Oh, and my doctor of 14 years suddenly and unexpectedly retired. Ugh, I hate starting over with anything. Now I've got to sort a new plan and find two new docs in the same practice -- a PCP and an IDD. Unlike the doc I had, none of the other docs in that practice is a combined PCP+IDD. In fact, I couldn't find one anywhere in Seattle. Le sigh.

Quite by accident and much to might delight I stumbled across My ScriptRewards, a UHC program that offers zero dollar copays for certain medications. Click the $0 Cost-Share HIV Program button on the web page and fill in your insurance details. You'll receive an email indicating they've started the enrollment process. In about two weeks you'll receive a reply.

Drugs in this program:

* Cimduo plus Isentress
* Cimduo plus Tivicay
* Dovato
* SymfiAfter my enrollment was complete, UHC's drug price checker indeed showed $0 for these medications! I placed an order yesterday for Cimduo and Tivicay. Shipped today.

If your coverage is a commercial group plan through UHC, check this out. No clue why they don't publicize it more. Oh, and don't bother trying to get anyone on the phone there about this program -- the folks who answer phones have no clue what it is. "For the tenth time I'm telling you this isn't manufacturer co-pay assistance!
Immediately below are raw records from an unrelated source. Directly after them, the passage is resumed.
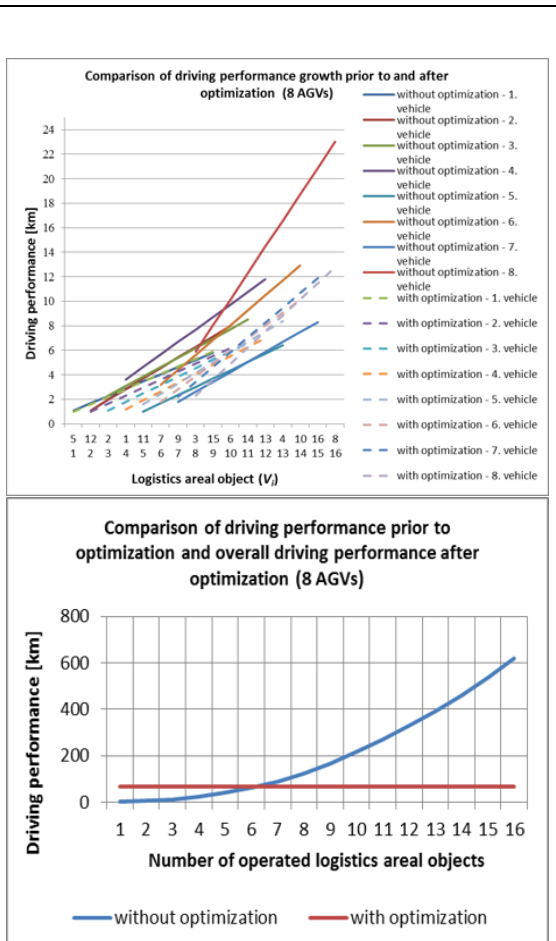
Figure 5: Course of driving performance prior to and after the dis- tance optimization when using six AGVs to operate individual buildings ( Vi ) is ∑︀ n (veh. 1 = 27.3 km; veh. 2 = 30.3 km; veh. 3 = 33.9 km and veh. 4 = 36.0 km).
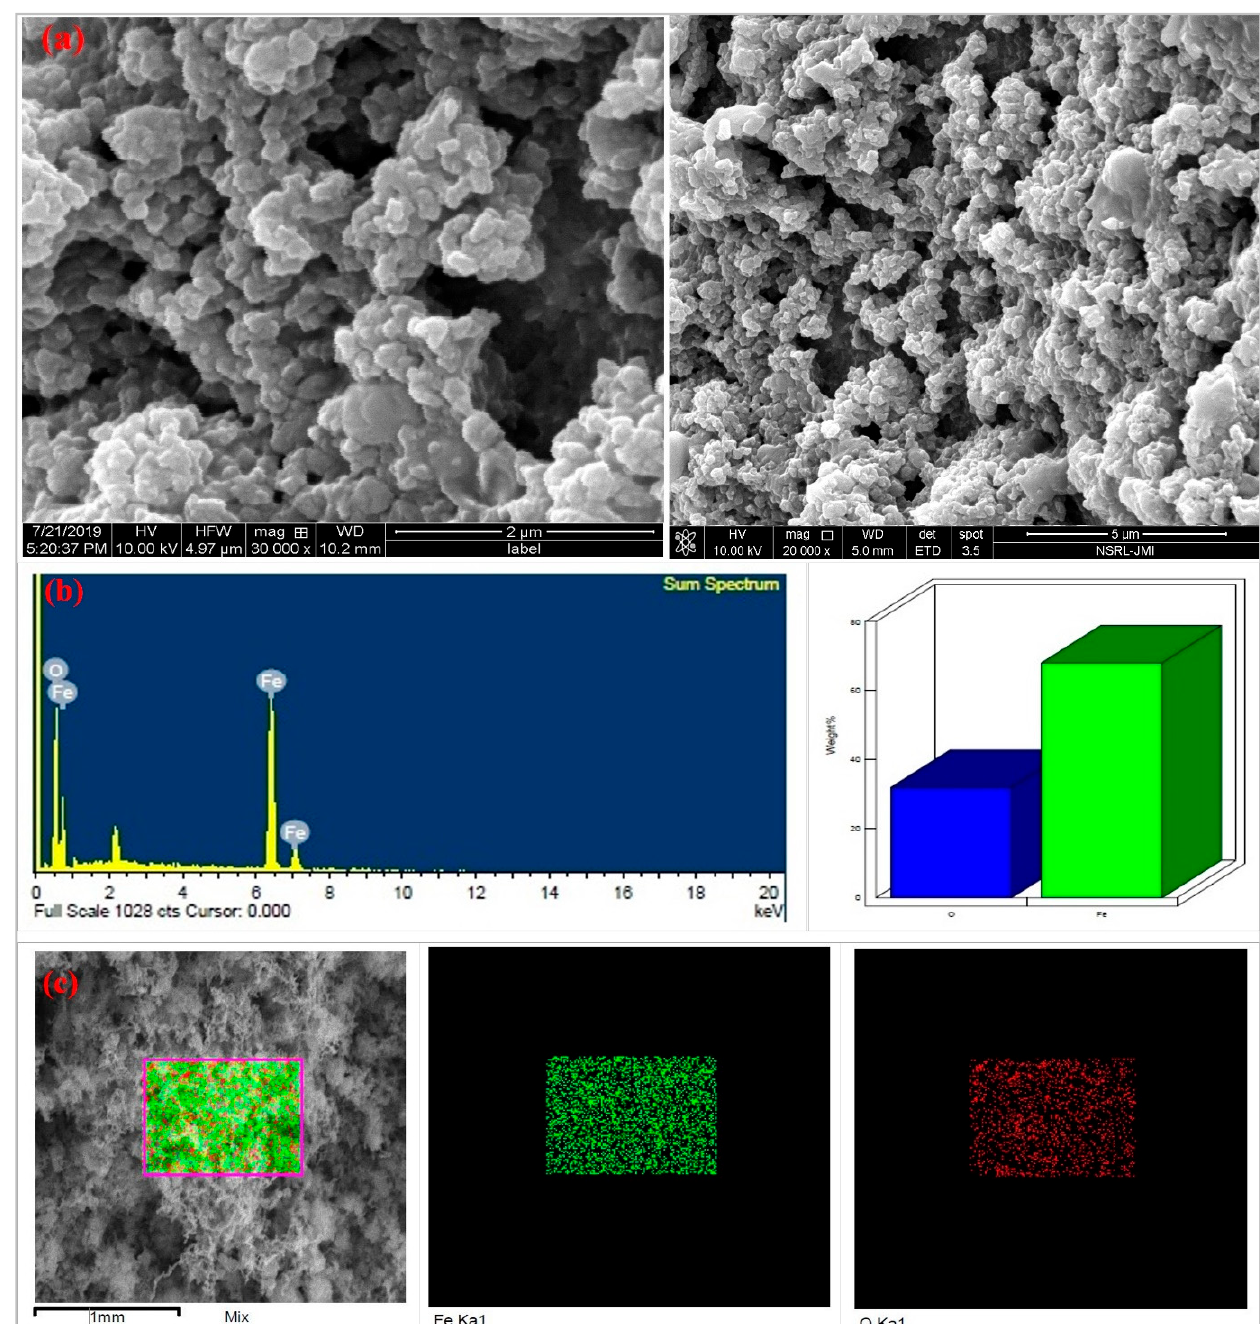
Figure 3. ( a ) SEM micrograph of nZVI at 2 µm and 5 µm. ( b ) EDX spectrum of synthesized nZVI and ( c ) elemental mappings.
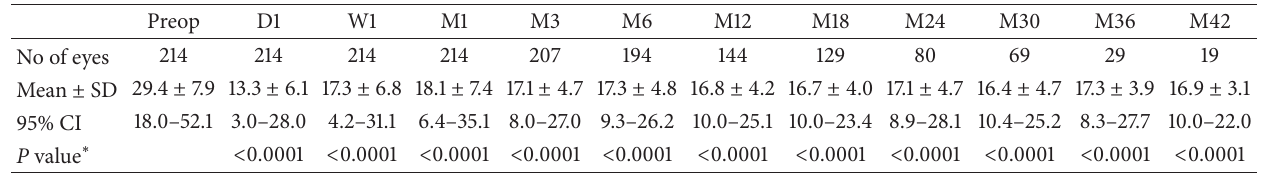
Figure 9: Box-plot representation of IOP values over 48 months of follow-up. Table 1: Pre- and postoperative intraocular pressure measurements (mmHg).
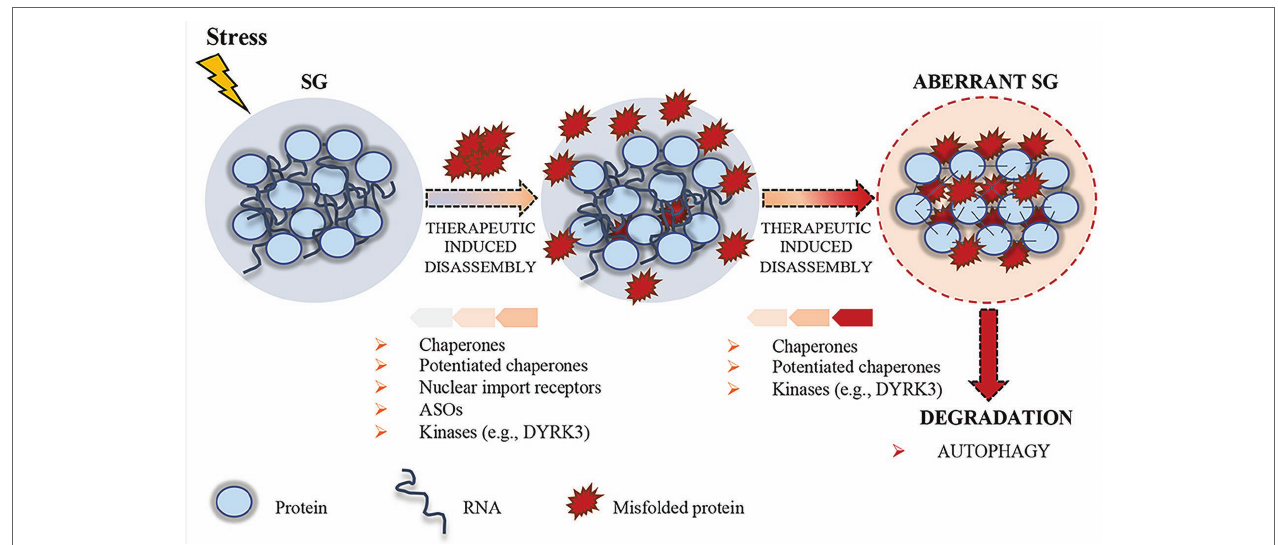
FIGURE 3 | Schematic representation of stress granule (SG) dynamics. Upon stress condition, SGs assemble; RNA and proteins accumulate in these granules until the stress persists. After removal of the stress condition, SGs disassemble, protein synthesis is reactivated after the translation inhibition induced by the stress, and RBPs can either go back to the nucleus or remain in the cytoplasm, where they carry out their normal functions. Misfolded proteins can accumulate in SGs, thus altering their physical properties. To prevent the accumulation of misfolded proteins, therapeutic strategies, such as chaperones, potentiated chaperones, protein kinases (e.g., DYRK3), nuclear import receptors, and ASOs, can be engineered to induce SG disassembly. If the disassembly does not occur, SGs become aberrant and can promote the pathogenesis of neurodegenerative disorders. Finally, aberrant SGs can undergo disassembly by chaperones, potentiated chaperones, or kinases, and, if not repaired, they undergo degradation by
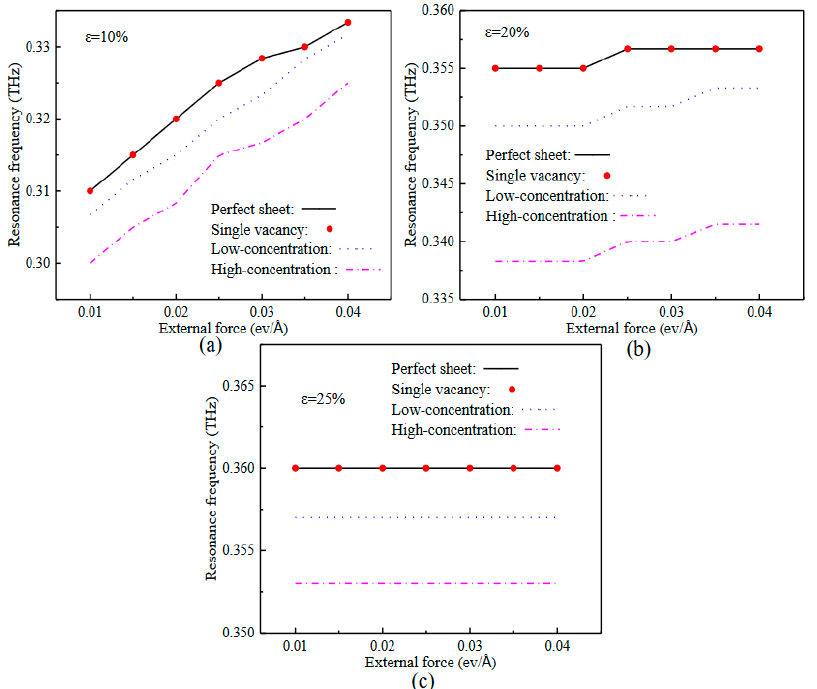
Figure 5. Relationship between the external forces and resonance frequencies of the defective SLGSs at ( a ) linear elastic stage ( ε = 10%), ( b ) nonlinear elastic stage ( ε = 20%), and ( c ) yield stage ( ε =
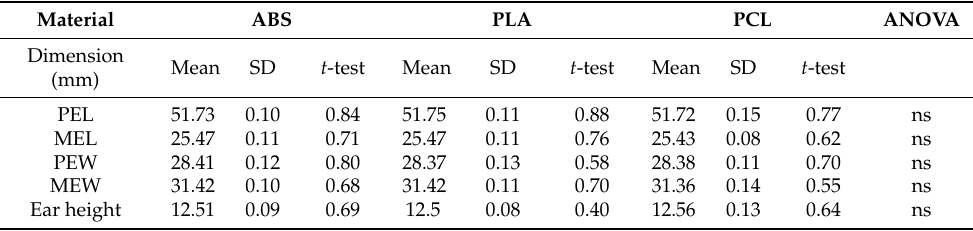
Table 4. Descriptive statistics for measurements for the dimensions of the solid auricular constructs in mm ( n = 5; the significance threshold was set as p < 0.05, p -value for all statistical test were ns = not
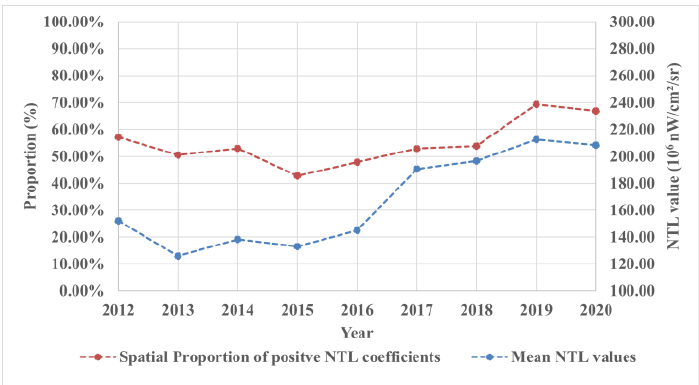
Figure 7. Temporal trends of mean NTL values and spatial proportion of positive NTL coefficients.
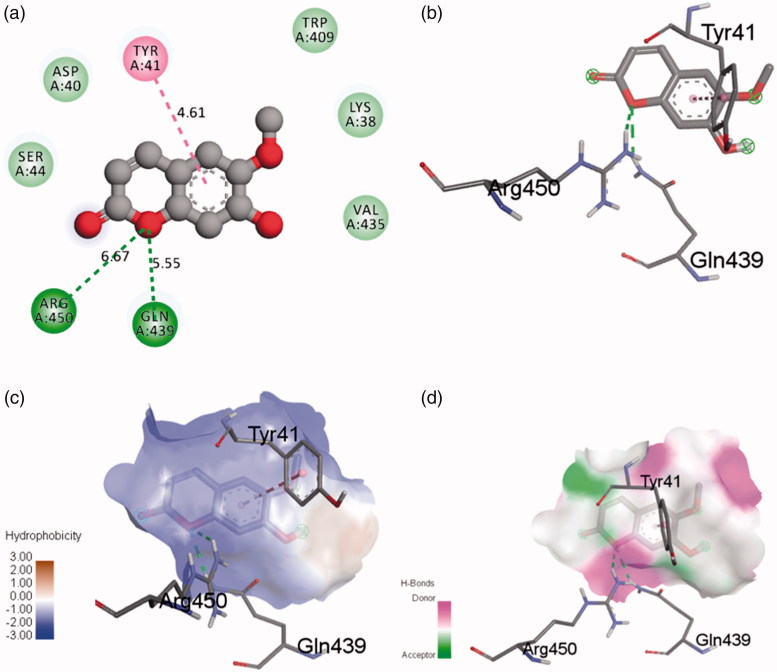
Binding of scopoletin to α-glucosidase pocket. (a) 2D-diagram of ligand interaction. (b) receptor–ligand interaction. (c) Hydrophobic surface. (d) Hydrogen bond surface.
It isn't an OptumRX thing! Can't you just Google it?"


Story time

I was hoping for an easy switch to Dovato. Curiously, the new doc expressed concern because it contains only one NRTI: lamivudine. I had previously been on lamivudine-containing regimens before: Epzicom + Reyataz and then Triumeq. Dovato is Triumeq minus abacavir. Should be OK, yeah? I'm currently on a two-drug regimen, why would the other one be any different? She offered what seems like a shaky reason: treatment history and virus strain.

My treatment history has been fine: tested in 2007; VL >1,000,000; CD-4 250. After six months VL was undetectable and CD-4 shot up to 600. It's stayed there ever since, with no blips. I've never experienced a treatment failure. My various regimen changes have been purely in pursuit of convenience and lower overall drug burden.

The 2007 test revealed I'm carrying a strain with the K103N mutation. It's resistant to two NNRTIs: nevirapine and efavirenz. It isn't resistant to the ingredients in Dovato, with which I have prior good experience.

My suspicion is that she's not a fan of two-drug STRs. So it's back to three drugs, two pills per day -- for little while, at least. Perhaps in six months I might ask a different doc in the practice. They load-balance patients across six; not exactly my preference but I'll deal with it. I'd prefer to avoid tenofovir if at all possible.

How y'all doing? It's been a while since I've visited. Seems to be less activity in the forums these days. An unfortunate trend elsewhere, too: the tech and gadget forums I once frequented regularly are now mostly ghost towns. Hoping we can finally get over this damn plague soon!